Escribí este relato para la revista Index en el año 2000, comentando una fotografía de Antonia Carricondo que realizó en su viaje al Himalaya y que me regaló pidiéndome la apoyase con un texto en función de lo que libremente me sugiriese. En sus notas me decía del protagonista: «lleva un largo viaje a pie, ha aparecido de improviso con cuatro silenciosos compañeros desde la India; en cuanto pase el Nara La, de 4.600 metros, deberá abrigarse más frente al abrumador espectáculo del Tibet. Por el momento, a los que regresamos del Kailash (llevamos una semana de vuelta), pide básica información sobre el estado de los collados, intercambia cuatro serenas afirmaciones y nos pide que le saquemos una foto (la mímica siempre fue el idioma universal)».
He aquí un hombre y un camino. El hombre es un tipo delgado, esbelto, de buena talla y edad, sus huesudas rodillas y codos y sus brazos y piernas musculosas descubren una complexión atlética, aumentada por la vida rigurosa del eterno caminante. El camino es montaraz y a propósito de bestias adaptadas a las duras travesías.
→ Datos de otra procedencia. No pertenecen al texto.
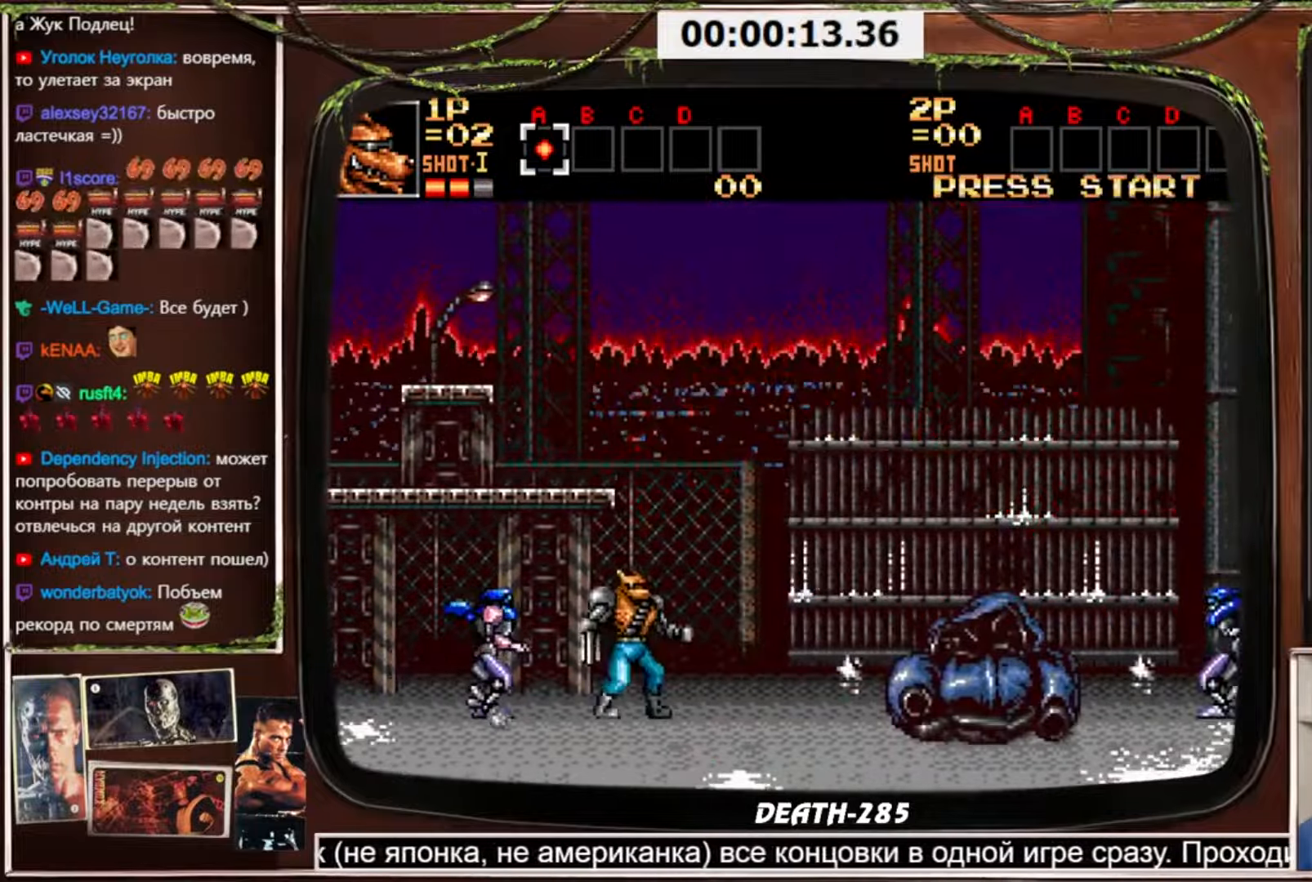
{"buttons": [], "events": []}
El hombre es de piel morena, enervada y nutrida, que contrasta con un pretendido desaliño en su aspecto, reforzado por una barba más propia de anciano y su leve indumentaria a base de tules doblados que no podrían cubrirle al completo. Los ojos, socavados en su semblante serio, lanzan una mirada directa, no exenta de desafío, que choca con el suave gesto de su mano, con unos dedos delicados, poco acostumbrados a trabajos rudos. Colgaduras en el pecho y la muñeca, a modo de amuletos, introducen una leve dimensión espiritual.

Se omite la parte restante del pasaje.